- 2x2 – 6x + 9/2 = 0
- 3x2 – 4x + 1 = 0
(iii)
The condition 2×2 – 6x + (9/2) = 0 has genuine and equivalent roots.
![\[D\text{ }=\text{ }b2\text{ }\text{ }4ac\]](https://www.learnatnoon.com/s/wp-content/ql-cache/quicklatex.com-b41e3ab8878b14270e13bc1b94e384e5_l3.png "Rendered by QuickLaTeX.com")
![\[=\text{ }\left( -\text{ }6 \right)2\text{ }\text{ }4\left( 2 \right)\text{ }\left( 9/2 \right)\]](https://www.learnatnoon.com/s/wp-content/ql-cache/quicklatex.com-8de711d3650c13ad4516764e712f8777_l3.png "Rendered by QuickLaTeX.com")

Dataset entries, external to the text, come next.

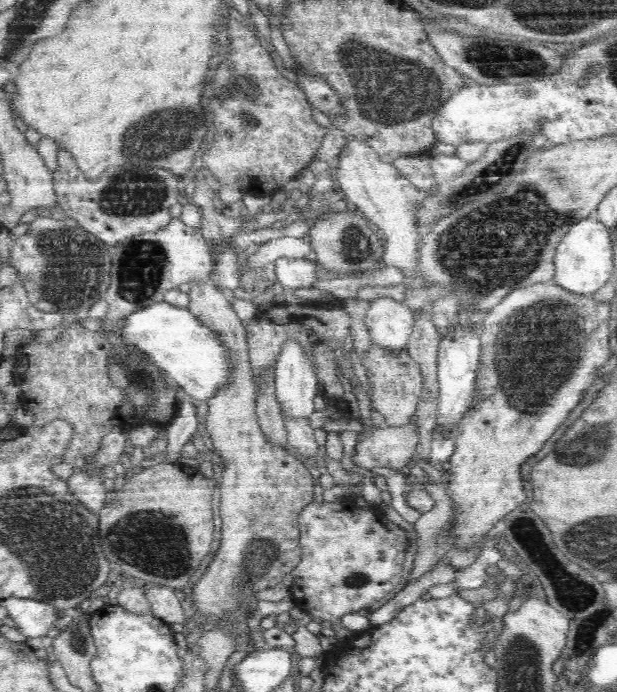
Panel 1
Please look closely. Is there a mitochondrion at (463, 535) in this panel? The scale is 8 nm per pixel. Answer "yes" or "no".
no

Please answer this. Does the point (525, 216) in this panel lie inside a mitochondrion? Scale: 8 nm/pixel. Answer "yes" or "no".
yes

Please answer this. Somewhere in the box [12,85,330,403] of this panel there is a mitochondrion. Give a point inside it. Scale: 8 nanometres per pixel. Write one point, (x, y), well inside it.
(71, 270)

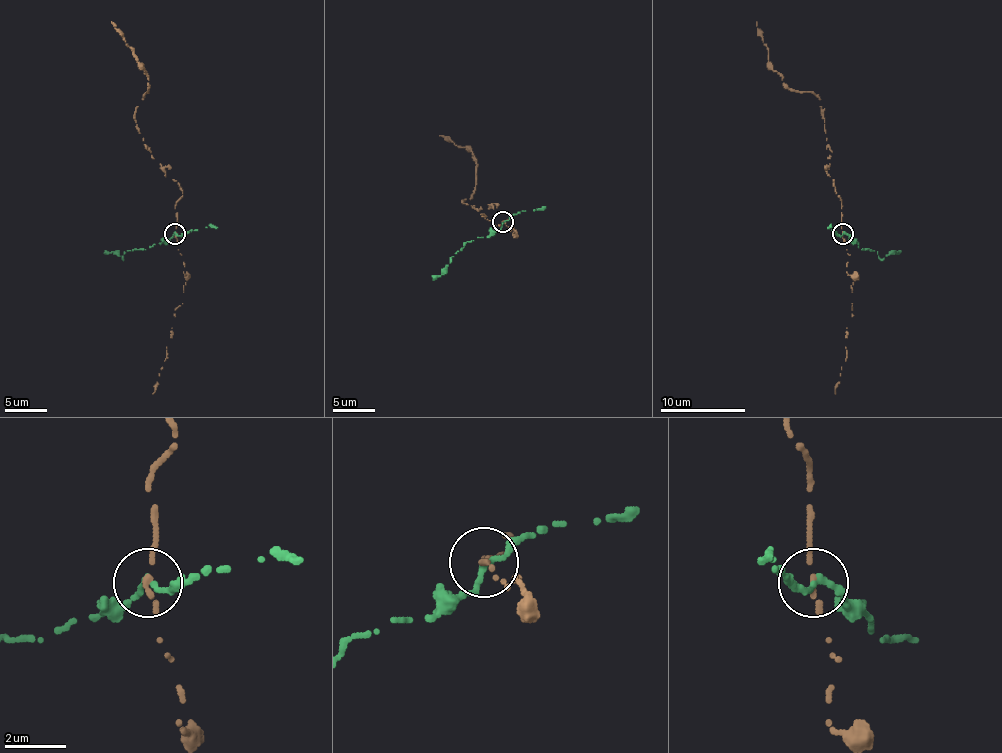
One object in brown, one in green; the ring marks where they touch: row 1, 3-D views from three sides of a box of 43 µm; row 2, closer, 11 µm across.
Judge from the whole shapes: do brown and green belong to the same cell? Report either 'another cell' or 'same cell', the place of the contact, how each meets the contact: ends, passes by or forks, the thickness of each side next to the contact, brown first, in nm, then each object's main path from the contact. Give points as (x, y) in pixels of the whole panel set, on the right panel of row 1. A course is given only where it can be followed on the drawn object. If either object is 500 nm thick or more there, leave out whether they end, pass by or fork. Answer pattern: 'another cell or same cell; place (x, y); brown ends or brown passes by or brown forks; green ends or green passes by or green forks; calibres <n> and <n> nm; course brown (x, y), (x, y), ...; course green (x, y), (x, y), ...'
another cell; place (842, 233); brown ends; green passes by; calibres 200 and 200 nm; course brown (843, 234), (834, 181), (826, 173), (830, 164), (819, 98), (811, 92), (790, 90), (777, 73), (756, 22); course green (843, 234), (847, 234), (858, 247), (870, 249), (881, 259), (900, 251)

![\[=\text{ }36\text{ }\text{ }36\text{ }=\text{ }0\]](https://www.learnatnoon.com/s/wp-content/ql-cache/quicklatex.com-b5177782a31bb89c993b36c9fa1eaae6_l3.png "Rendered by QuickLaTeX.com")
Thus, the roots are genuine and equivalent.
(iv)
The condition 3×2 – 4x + 1 = 0 has two genuine and unmistakable roots.
![\[=\text{ }\left( -\text{ }4 \right)2\text{ }\text{ }4\left( 3 \right)\left( 1 \right)\]](https://www.learnatnoon.com/s/wp-content/ql-cache/quicklatex.com-37b119b245fb9fe91870ffd979bb860d_l3.png "Rendered by QuickLaTeX.com")
= 16 – 12 > 0
Consequently, the roots are genuine and particular.